I got permission to stay for a couple of months to help take care of parents. I was in my thirties at the time.
But it was very funny to live in a community where nobody was under 55. I started making jokes to people back in New Zealand, where I had already moved at the time. I'd say things like, "I think they're putting embalming fluid in the water here." It was such a perfectly manicured place and it was so perfect in so many ways that I just wanted to go out and scream!
So I got a lot of ideas during my time at Sun City. Over the years, other ideas came. I needed a cartoonist, because a book like this depends heavily on the art. I found a great guy named Malcolm Walker who lived right in Auckland!

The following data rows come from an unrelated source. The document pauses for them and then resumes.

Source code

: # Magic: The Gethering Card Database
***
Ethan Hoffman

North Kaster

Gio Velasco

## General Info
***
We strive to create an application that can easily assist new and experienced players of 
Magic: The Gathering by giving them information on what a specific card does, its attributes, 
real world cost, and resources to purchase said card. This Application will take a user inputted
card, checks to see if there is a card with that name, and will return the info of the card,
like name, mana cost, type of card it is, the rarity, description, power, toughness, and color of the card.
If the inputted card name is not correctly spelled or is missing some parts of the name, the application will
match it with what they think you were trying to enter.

And it seems like I found a publisher just as easily.
BH: Tell us a little about yourself, so we know who is behind the humor!
BF: I grew up in southern California. I've been a writer and a journalist for many, many years. I worked for surfing magazines in southern California and I still write for them. I came to New Zealand in 1974 with an old friend and loved it so much that I stayed. Now that my parents have passed away, my whole family is right here, my wife, my children and my granddaughter.

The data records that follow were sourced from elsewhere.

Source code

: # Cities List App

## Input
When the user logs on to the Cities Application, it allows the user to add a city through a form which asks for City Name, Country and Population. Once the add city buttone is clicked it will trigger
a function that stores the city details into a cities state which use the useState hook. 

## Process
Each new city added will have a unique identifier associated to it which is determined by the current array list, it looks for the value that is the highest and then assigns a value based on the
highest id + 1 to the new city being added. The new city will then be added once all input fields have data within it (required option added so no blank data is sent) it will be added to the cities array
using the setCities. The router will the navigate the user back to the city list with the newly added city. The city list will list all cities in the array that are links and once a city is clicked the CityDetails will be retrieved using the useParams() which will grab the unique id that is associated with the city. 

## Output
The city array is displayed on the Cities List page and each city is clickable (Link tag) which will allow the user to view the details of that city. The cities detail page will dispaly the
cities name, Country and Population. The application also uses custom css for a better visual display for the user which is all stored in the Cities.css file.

I'll be 59 in a few weeks. I wrote the first book before I was 50, but even then I could see the writing on the wall. I was working for an advertising agency and I was beginning to see a trend: anybody who got to be 50 suddenly lost their job. It was an unspoken thing, but it was well-known to be a practice. People thought that when a person got to be 50 his mind would turn off.
BH: How many Senior Citizens' Survival Guides have you written? It looks as if there are at least two in print.
BF: The first one was released in 1989 in New Zealand, Australia and the UK. The second one was printed in 1997. The English distributor in Scotland wanted a revised edition. They wanted more cartoons, references to Reagan changed to Clinton, more material, that kind of thing.
BH: How did the book do when it was first published back in 1989?
BF: It sold like crazy in New Zealand. We had 15, 000 copies printed and they sold out in 6 days. And the reason it did so well was that I sent a copy to New Zealand's most well-known media person, Paul Holmes. He has a radio show in the morning here. He started reading from the book on his radio show. It's a humorous look at getting old from the standpoint of: "Why take any nonsense from the youth-oriented culture? Fight back!"
BH: What kind of feedback have you gotten from readers?
BF: I've had a lot of letters forwarded to me by the publisher. Almost all are positive. One woman said she'd given it to her father who was in his 80s and the only thing she was worried about was that he would die laughing! Most people think it's great. I thought the book was going to sell to people as a joke - a humorous gift for a 50th birthday, for example, but the main readership is people 55 and older. One of the things I had problems with was my own age when the book first came out. Somebody said: "How would you know, you're too young to understand" but I remembered an old quote-I said, "50 is the old age of youth and the youth of old age."
BH: What do you hope the reader takes away from the book? Any kind of lesson or just a laugh?
BF: Laughter and enjoyment. There are some poignant points in it. Some thought provoking statements, but for the most part the book concentrates on laughing and getting on with life.